To advance the use of generic pharmaceuticals, a reference pricing scheme was introduced on 1 June 2001 for products with generic equivalents. A pure reference pricing system sets fixed reimbursement limits for products assigned to the same group of pharmaceuticals that are defined on the basis of chemical, pharmacological or therapeutic equivalence. The Belgian reference pricing scheme is based on the national generic pharmaceutical, i.e. the pharmaceutical with identical active ingredients that has the same form and dosage. The reimbursement level is based on the national generic price, which is fixed at 30% (in 2005) below the price of the original brand.

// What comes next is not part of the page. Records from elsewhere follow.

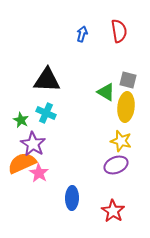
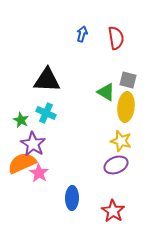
red semicircle: moved 3 px left, 7 px down
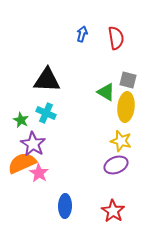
blue ellipse: moved 7 px left, 8 px down
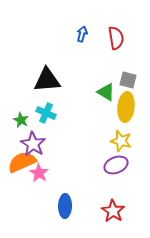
black triangle: rotated 8 degrees counterclockwise
orange semicircle: moved 1 px up
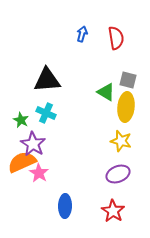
purple ellipse: moved 2 px right, 9 px down
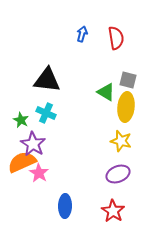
black triangle: rotated 12 degrees clockwise
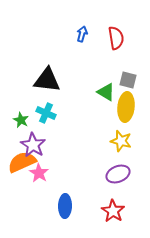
purple star: moved 1 px down
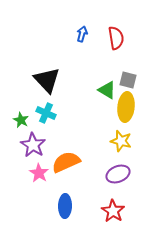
black triangle: rotated 40 degrees clockwise
green triangle: moved 1 px right, 2 px up
orange semicircle: moved 44 px right
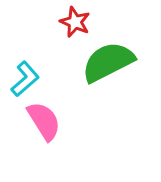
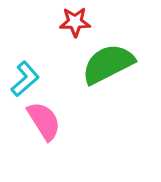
red star: rotated 24 degrees counterclockwise
green semicircle: moved 2 px down
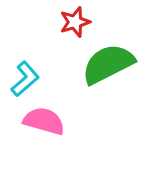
red star: rotated 16 degrees counterclockwise
pink semicircle: rotated 42 degrees counterclockwise
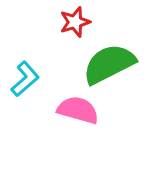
green semicircle: moved 1 px right
pink semicircle: moved 34 px right, 11 px up
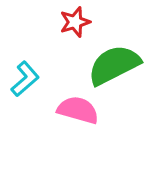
green semicircle: moved 5 px right, 1 px down
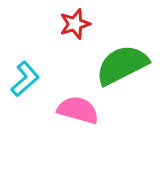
red star: moved 2 px down
green semicircle: moved 8 px right
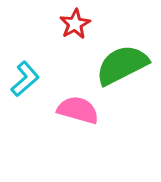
red star: rotated 12 degrees counterclockwise
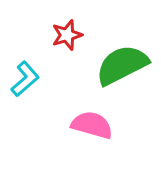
red star: moved 8 px left, 11 px down; rotated 12 degrees clockwise
pink semicircle: moved 14 px right, 15 px down
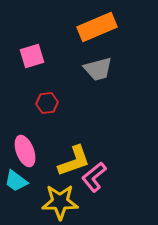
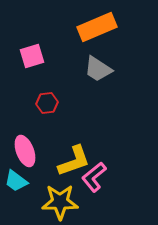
gray trapezoid: rotated 48 degrees clockwise
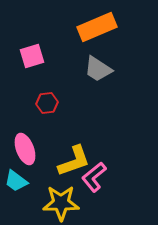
pink ellipse: moved 2 px up
yellow star: moved 1 px right, 1 px down
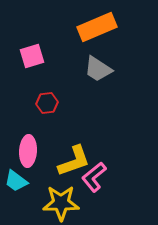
pink ellipse: moved 3 px right, 2 px down; rotated 24 degrees clockwise
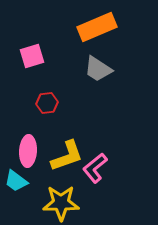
yellow L-shape: moved 7 px left, 5 px up
pink L-shape: moved 1 px right, 9 px up
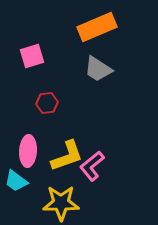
pink L-shape: moved 3 px left, 2 px up
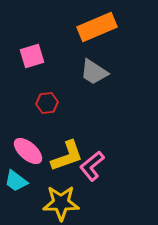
gray trapezoid: moved 4 px left, 3 px down
pink ellipse: rotated 52 degrees counterclockwise
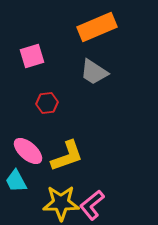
pink L-shape: moved 39 px down
cyan trapezoid: rotated 25 degrees clockwise
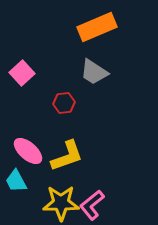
pink square: moved 10 px left, 17 px down; rotated 25 degrees counterclockwise
red hexagon: moved 17 px right
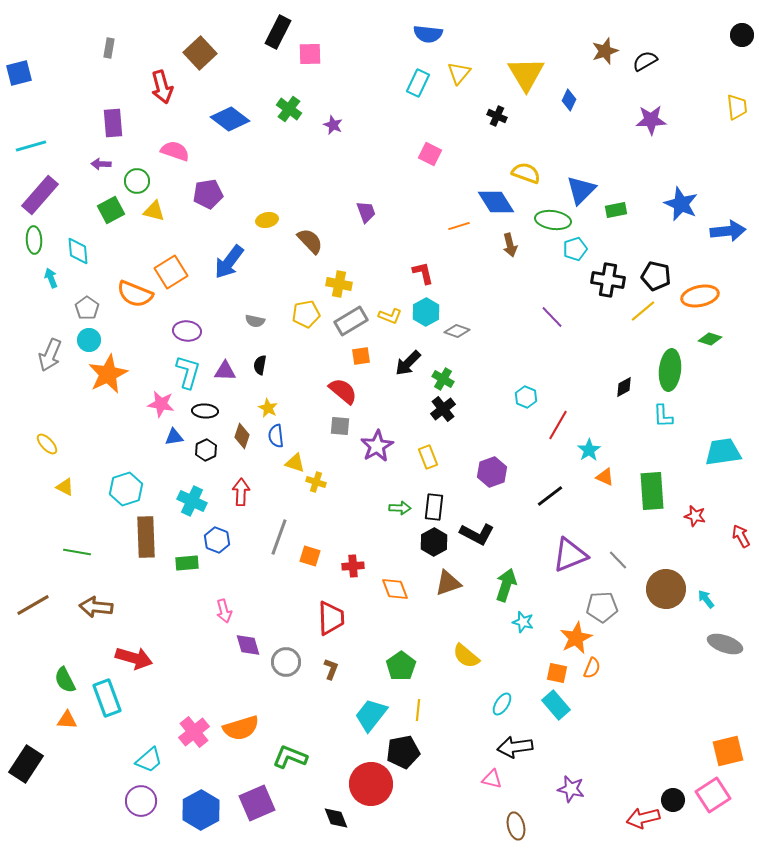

Although the Belgian health system has not undergone any major structural reforms since the 1980s, various measures have been taken mainly to improve its performance. Reform policy in recent years has included: hospital financing reform; the strengthening of primary care; the restriction of the supply of physicians; the promotion of generic substitution of pharmaceuticals; the increase of accountability of health care providers and sickness funds; tariff cuts; and more emphasis on quality of care, equity, evidence-based medicine, health care technology, benchmarking with financial consequences and economic evaluations.

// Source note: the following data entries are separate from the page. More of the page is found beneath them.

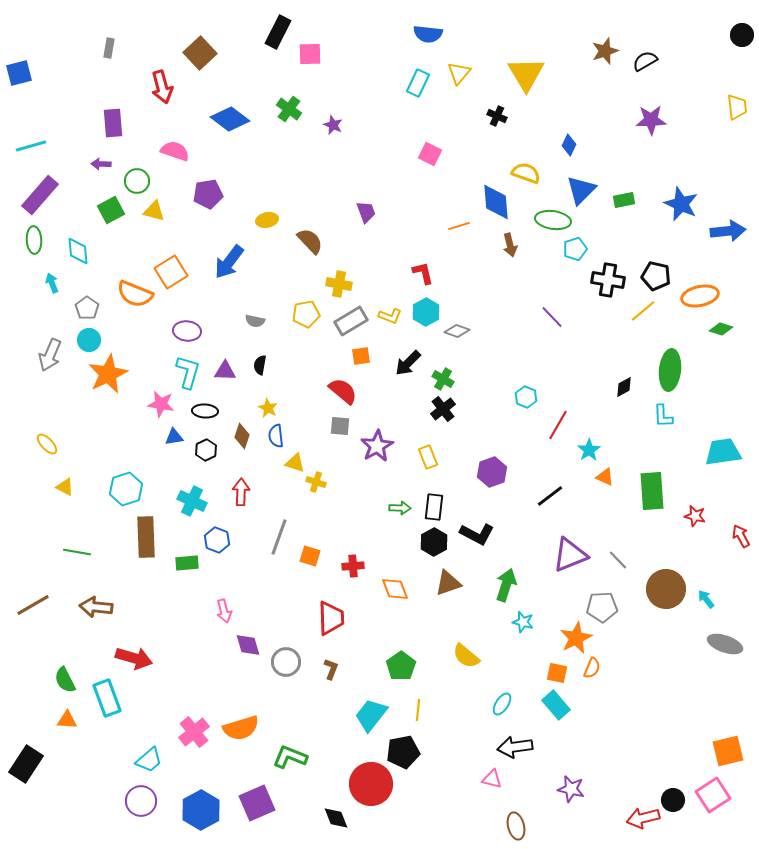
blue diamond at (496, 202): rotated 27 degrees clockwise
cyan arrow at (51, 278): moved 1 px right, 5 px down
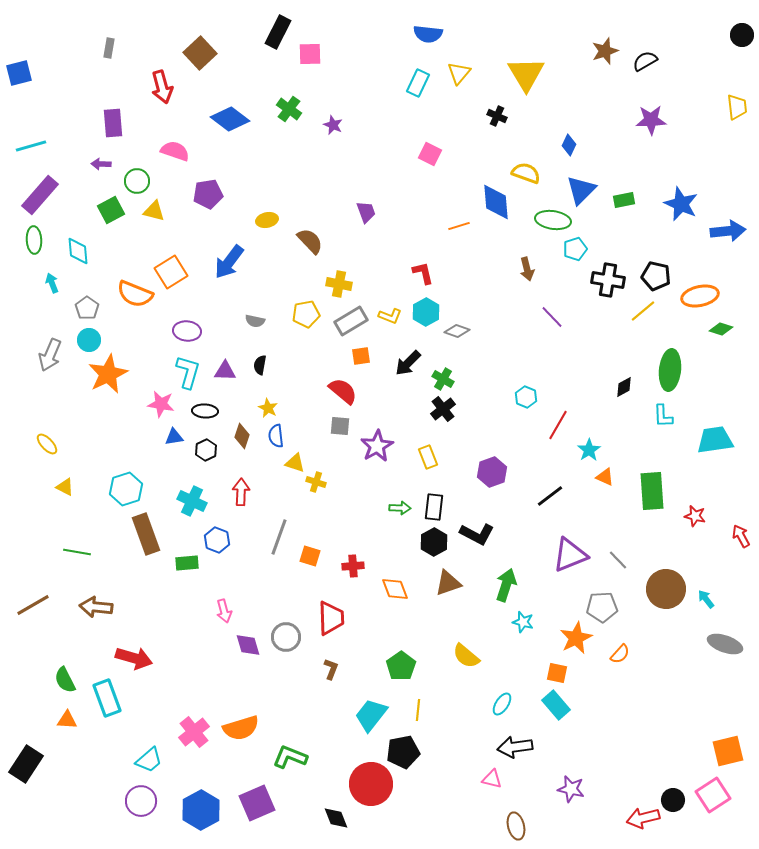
brown arrow at (510, 245): moved 17 px right, 24 px down
cyan trapezoid at (723, 452): moved 8 px left, 12 px up
brown rectangle at (146, 537): moved 3 px up; rotated 18 degrees counterclockwise
gray circle at (286, 662): moved 25 px up
orange semicircle at (592, 668): moved 28 px right, 14 px up; rotated 20 degrees clockwise
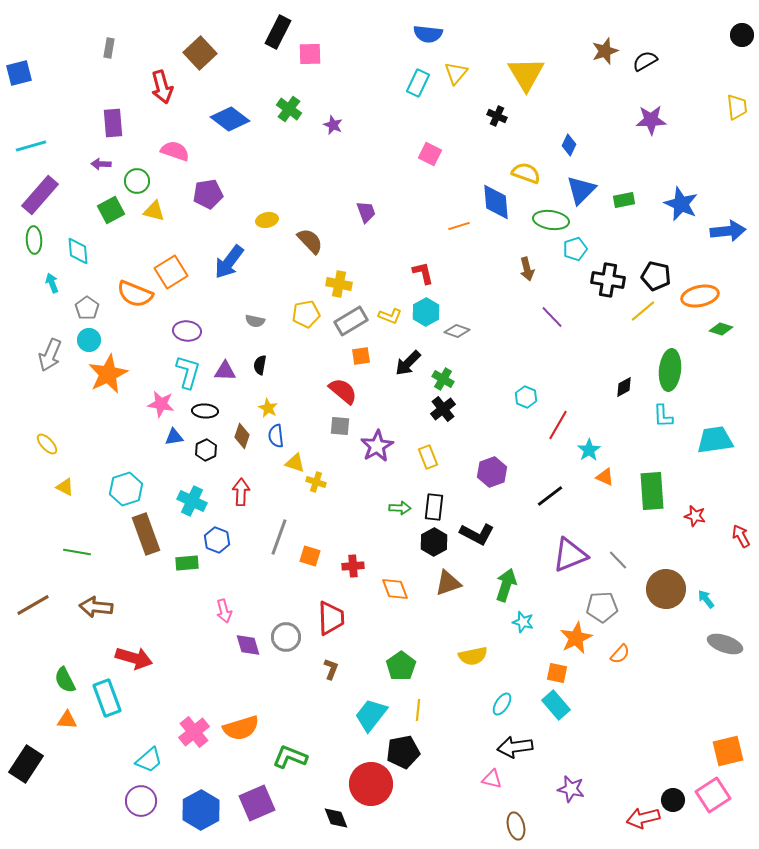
yellow triangle at (459, 73): moved 3 px left
green ellipse at (553, 220): moved 2 px left
yellow semicircle at (466, 656): moved 7 px right; rotated 52 degrees counterclockwise
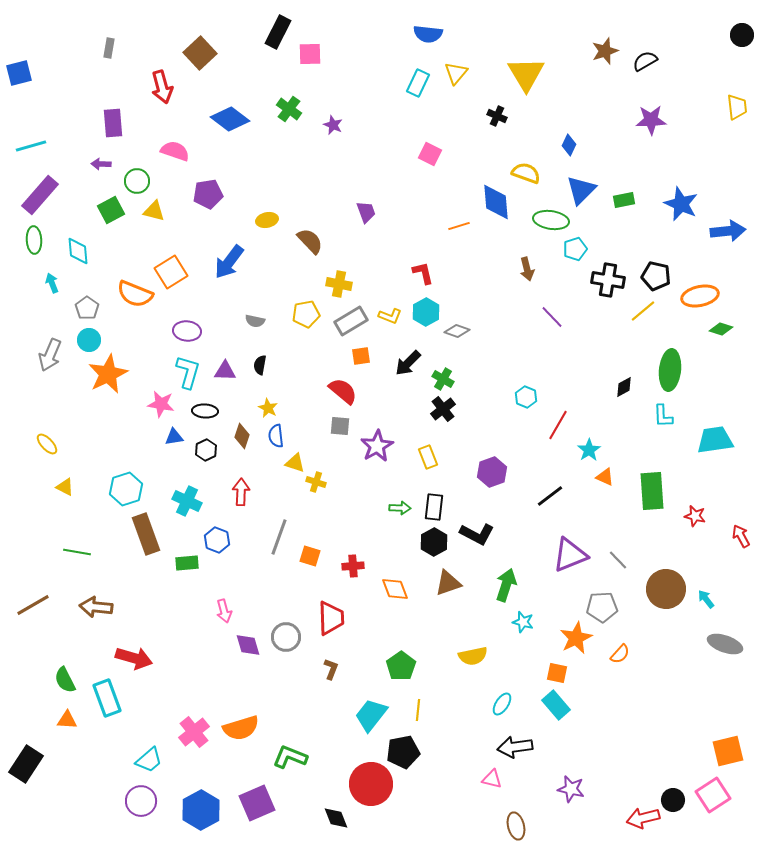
cyan cross at (192, 501): moved 5 px left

Future health reforms are likely to build on recent reforms and achievements. Changes in provider payment methods (i.e. DRGs) may improve providers’ accountability and increase efficiency. Primary care could be strengthened by the general application of the Global Medical File and the introduction of financial incentives to enable GPs to play a more central role in the health system and to promote other forms of primary health care, such as home care.


Physicians could be rewarded for improved prescribing. One area could include prescribing targets for generics; this is an example of not only cost savings but also quality improvements in prescribing practices. Finally, an increased and sustained focus on quality is likely to be a significant element in health policy-making.